David Kilson

No. 43
- Position: Defensive back

Personal information
- Born: August 11, 1960 (age 65) San Francisco, California, U.S.
- Listed height: 6 ft 1 in (1.85 m)
- Listed weight: 200 lb (91 kg)

Career information
- High school: Grant Union (Sacramento, California)
- College: Sacramento CC (1979–1980) Nevada (1981–1982)
- NFL draft: 1983: undrafted

Career history
- Buffalo Bills (1983);

Career NFL statistics
- Fumble recoveries: 3
- Touchdowns: 1
- Stats at Pro Football Reference

= David Kilson =

American football player (born 1960)

David Wayne Kilson (born August 11, 1960) is an American former professional football player who was a defensive back for the Buffalo Bills of the National Football League (NFL).
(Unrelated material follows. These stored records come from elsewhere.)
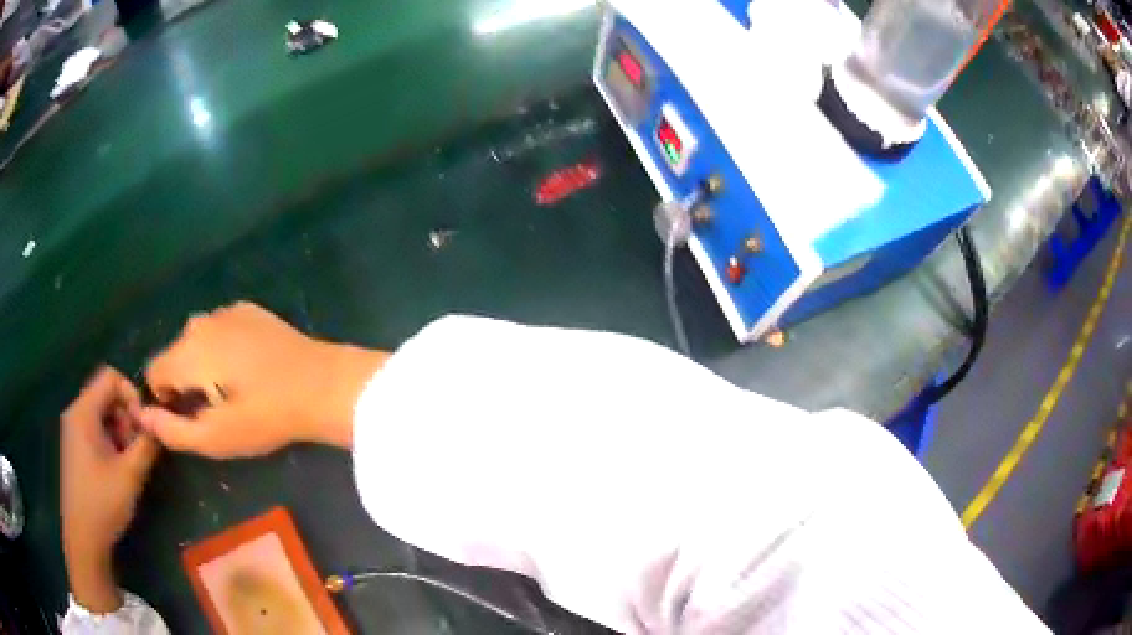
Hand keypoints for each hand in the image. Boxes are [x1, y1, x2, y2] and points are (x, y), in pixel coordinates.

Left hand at [61, 367, 159, 613]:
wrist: (82, 537)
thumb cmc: (102, 503)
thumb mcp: (130, 475)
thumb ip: (146, 444)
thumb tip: (159, 424)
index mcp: (84, 411)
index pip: (111, 377)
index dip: (132, 395)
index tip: (144, 427)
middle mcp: (75, 412)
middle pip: (105, 394)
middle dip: (126, 416)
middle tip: (137, 449)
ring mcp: (72, 430)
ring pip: (101, 413)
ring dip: (120, 431)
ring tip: (129, 463)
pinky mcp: (74, 448)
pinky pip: (94, 429)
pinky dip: (110, 441)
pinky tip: (117, 469)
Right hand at [141, 301, 387, 457]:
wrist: (322, 385)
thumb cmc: (266, 417)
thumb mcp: (216, 438)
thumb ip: (172, 430)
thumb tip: (142, 417)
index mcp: (188, 351)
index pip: (154, 371)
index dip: (165, 399)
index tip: (192, 418)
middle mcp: (200, 322)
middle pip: (175, 355)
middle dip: (184, 382)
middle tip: (216, 408)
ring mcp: (226, 311)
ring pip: (197, 341)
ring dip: (203, 364)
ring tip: (233, 390)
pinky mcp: (249, 310)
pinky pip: (220, 330)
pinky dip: (223, 348)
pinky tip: (249, 367)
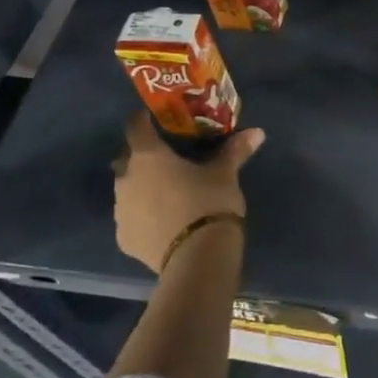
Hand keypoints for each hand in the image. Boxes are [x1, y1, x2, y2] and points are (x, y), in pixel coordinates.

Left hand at [112, 110, 264, 273]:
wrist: (196, 257)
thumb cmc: (209, 203)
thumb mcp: (225, 174)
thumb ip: (235, 150)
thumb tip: (257, 132)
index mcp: (147, 156)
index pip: (135, 126)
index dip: (143, 120)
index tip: (156, 119)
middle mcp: (125, 179)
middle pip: (126, 159)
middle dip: (141, 157)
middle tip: (166, 160)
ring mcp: (120, 211)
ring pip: (126, 190)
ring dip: (141, 188)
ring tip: (166, 194)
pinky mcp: (124, 239)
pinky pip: (131, 219)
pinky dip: (143, 216)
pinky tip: (162, 222)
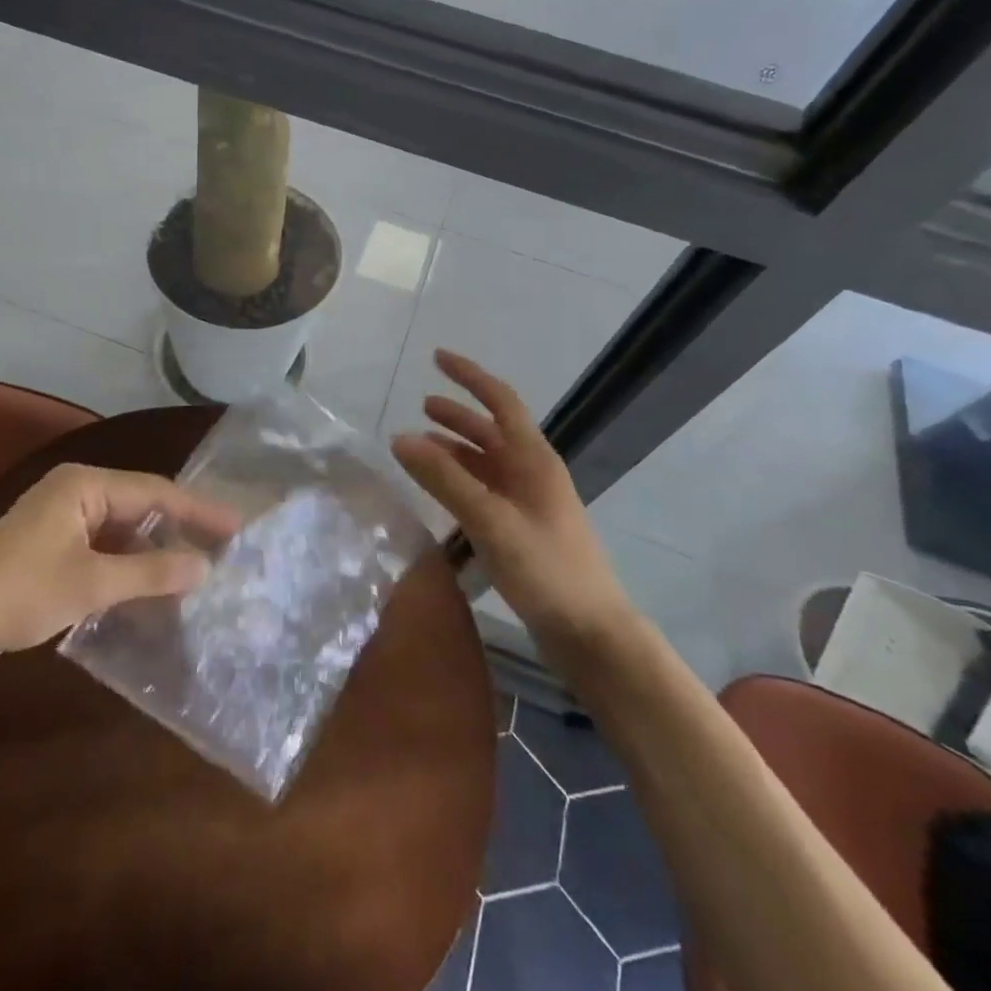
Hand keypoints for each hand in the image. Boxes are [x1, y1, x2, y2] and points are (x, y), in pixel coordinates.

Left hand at [0, 463, 229, 668]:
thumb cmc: (18, 593)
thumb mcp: (91, 583)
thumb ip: (151, 573)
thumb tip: (205, 567)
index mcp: (84, 485)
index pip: (156, 491)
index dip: (199, 510)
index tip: (238, 526)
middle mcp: (75, 491)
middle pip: (141, 505)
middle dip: (180, 527)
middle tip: (224, 547)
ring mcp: (62, 518)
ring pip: (123, 528)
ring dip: (155, 549)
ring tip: (197, 567)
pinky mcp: (52, 545)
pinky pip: (105, 546)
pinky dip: (130, 563)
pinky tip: (152, 584)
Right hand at [392, 350, 636, 647]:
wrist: (591, 633)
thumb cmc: (545, 568)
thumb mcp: (490, 519)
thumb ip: (444, 478)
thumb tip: (400, 438)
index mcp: (533, 459)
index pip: (500, 401)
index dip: (469, 376)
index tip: (437, 357)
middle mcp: (532, 472)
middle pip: (491, 430)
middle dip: (457, 416)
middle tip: (421, 407)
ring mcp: (529, 502)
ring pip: (486, 462)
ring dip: (455, 449)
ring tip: (420, 447)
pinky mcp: (522, 529)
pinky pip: (485, 490)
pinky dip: (459, 481)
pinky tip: (439, 492)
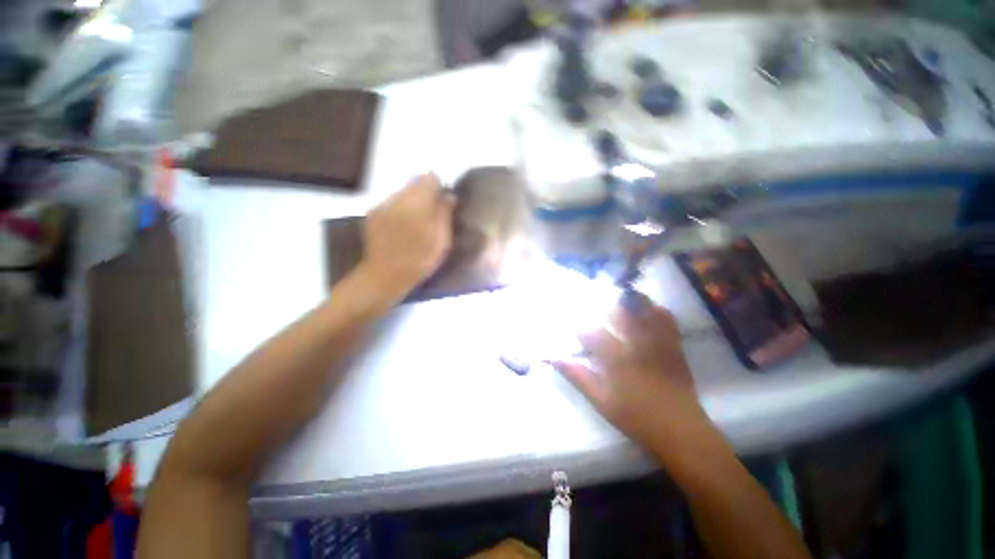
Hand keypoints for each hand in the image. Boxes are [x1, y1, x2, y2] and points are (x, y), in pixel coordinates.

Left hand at [362, 173, 454, 295]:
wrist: (385, 275)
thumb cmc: (420, 258)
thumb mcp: (442, 239)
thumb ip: (445, 213)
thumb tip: (449, 195)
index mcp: (418, 201)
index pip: (430, 178)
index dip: (439, 187)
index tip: (443, 202)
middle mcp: (398, 196)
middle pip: (414, 183)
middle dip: (425, 194)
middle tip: (432, 215)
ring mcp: (382, 205)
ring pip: (402, 194)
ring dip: (412, 203)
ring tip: (416, 224)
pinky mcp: (373, 214)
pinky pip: (391, 204)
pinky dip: (399, 211)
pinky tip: (401, 229)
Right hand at [552, 293, 707, 450]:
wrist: (681, 430)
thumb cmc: (635, 417)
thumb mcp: (600, 400)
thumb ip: (577, 376)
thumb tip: (553, 358)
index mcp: (616, 357)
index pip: (591, 332)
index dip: (578, 326)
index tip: (572, 325)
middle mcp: (636, 343)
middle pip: (616, 312)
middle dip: (602, 306)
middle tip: (593, 304)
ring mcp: (657, 342)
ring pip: (643, 310)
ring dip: (629, 300)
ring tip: (618, 296)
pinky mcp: (674, 345)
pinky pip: (666, 319)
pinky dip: (655, 309)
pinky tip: (647, 308)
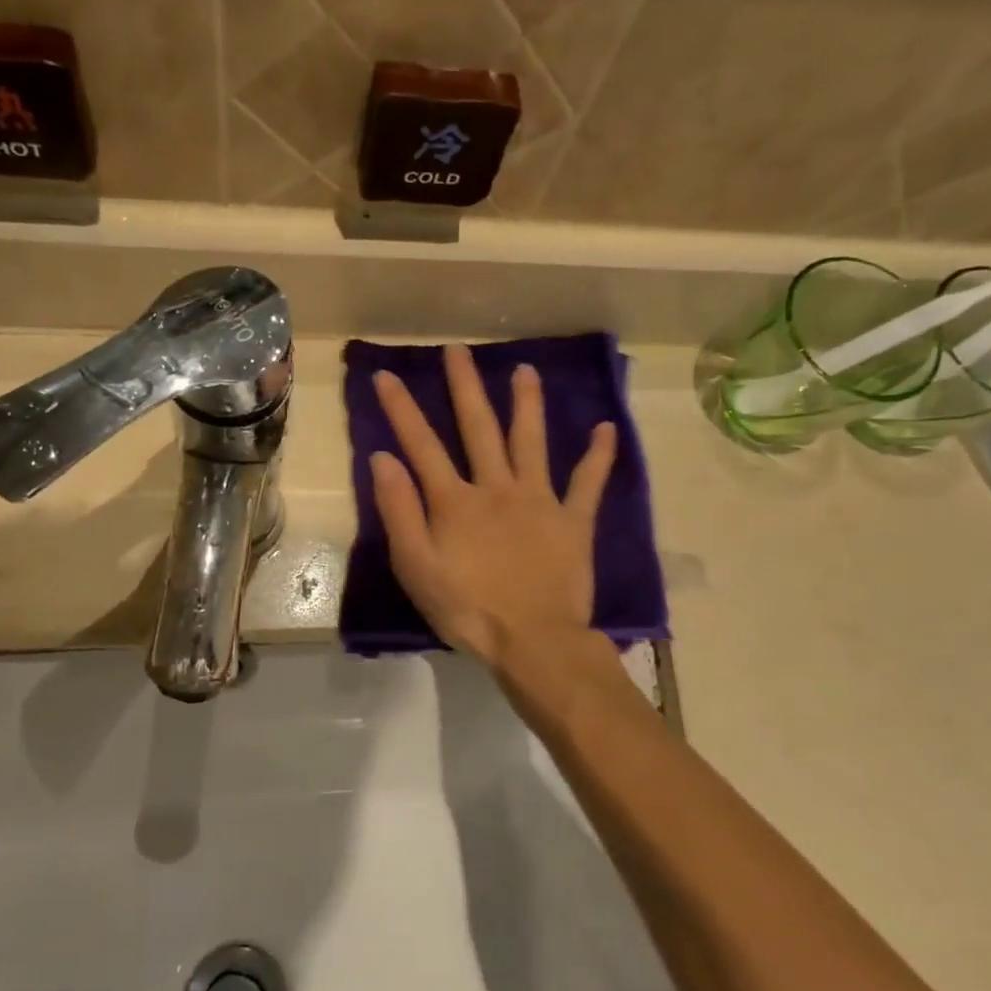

He played college football for the Sacramento City Panthers and Nevada Wolf Pack.

==Early life==
David Wayne Kilson was born on August 11, 1960, in San Francisco, California. He attended Grant Union High School in Sacramento, California.

==College career==
Kilson first played college football at Sacramento City College from 1979 to 1980. He was then a two-year letterman for the Nevada Wolf Pack of the University of Nevada, Reno from 1981 to 1982. In 2003, he was inducted into the Sacramento City College Hall of Fame.

==Professional career==
After going undrafted in the 1983 NFL draft, Kilson signed with the Buffalo Bills on May 12. He played in all 16 games, starting two, for the Bills during the 1983 season, recovering three fumbles for 88 yards and one touchdown. His 87-yard fumble recovery that was returned for a touchdown on September 25, 1983, is the longest fumble return in Bills history. Kilson's 88 fumble recovery yards are also the most in one season in team history. He was released by the Bills on August 20, 1984.